The quickest, easiest answer is to stop all immigration, legal and illegal, into the nation and do not tell me this cannot be done. It has already been done. Between 1924 and 1965, America declared a moratorium, a forty-year pause that allowed the “melting pot” to facilitate assimilation into our culture.

There is another factor this massive growth of our population portends. According to the U.S. Energy Information Administration, “worldwide marketed energy consumption is projected to grow by 71%.” Of the various sources of energy, “petroleum consumption is still expected to grow strongly, reaching 118 million barrels per day in 2030.” America will be closing in on a hundred million more people at that point.

America will not only be more crowded and in need of far more electrical energy generation than exists today, but it is going to need to exploit the oil reserves we have or import even more oil to fuel our transportation needs, heat homes, and provide the vast petrochemical needs of our industries.

Three hundred million Americans want to turn on the electricity where they live and work. Our electrical grid system needs massive upgrading and expansion. We offer few incentives to utility companies to do this.

We must rid ourselves of the impediments to expanding our nuclear energy industry.

We must begin to more effectively exploit our existing oil reserves in “mature” fields and to explore for more offshore and in places like Alaska’s ANWR.

EXERCISE DESCRIPTION —
Summarize the passage on immigration and energy in two sentences.

PROVIDED DATA —
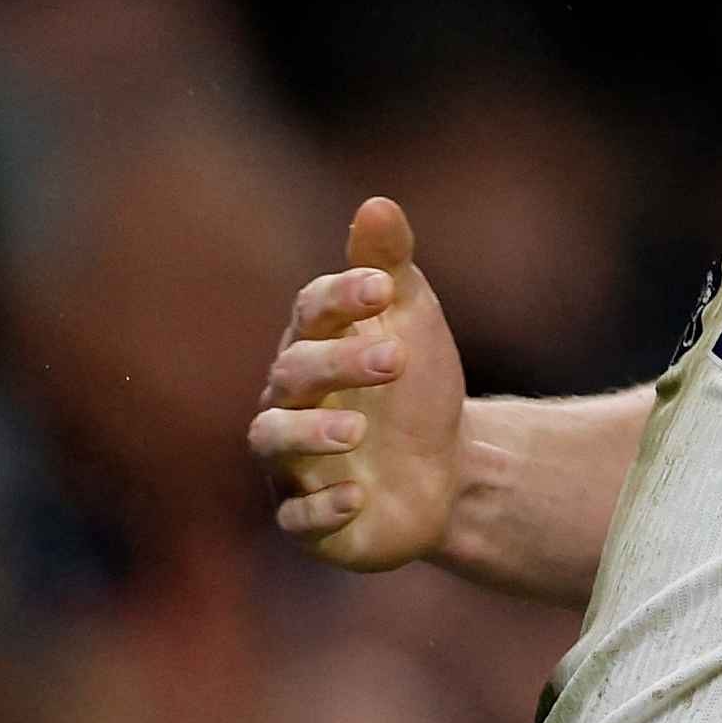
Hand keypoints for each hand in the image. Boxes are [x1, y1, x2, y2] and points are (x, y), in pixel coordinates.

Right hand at [252, 199, 465, 570]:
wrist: (448, 470)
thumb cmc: (416, 385)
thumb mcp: (411, 321)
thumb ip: (390, 266)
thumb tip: (377, 204)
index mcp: (314, 345)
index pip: (310, 312)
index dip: (341, 297)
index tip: (384, 288)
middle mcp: (291, 401)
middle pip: (294, 374)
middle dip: (339, 364)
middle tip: (395, 359)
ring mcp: (294, 461)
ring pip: (272, 442)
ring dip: (310, 435)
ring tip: (356, 431)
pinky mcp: (310, 518)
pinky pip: (297, 518)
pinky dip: (322, 508)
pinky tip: (357, 495)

ANSWER TO THE EXERCISE —
The passage calls for stopping all immigration, legal and illegal, pointing to the 1924–1965 moratorium that let the "melting pot" foster assimilation. It warns that America will have close to a hundred million more people by 2030 as world energy and petroleum use grow, so it urges upgrading and expanding the electrical grid, removing impediments to nuclear energy, and exploiting existing oil reserves while exploring offshore and in places like Alaska's ANWR.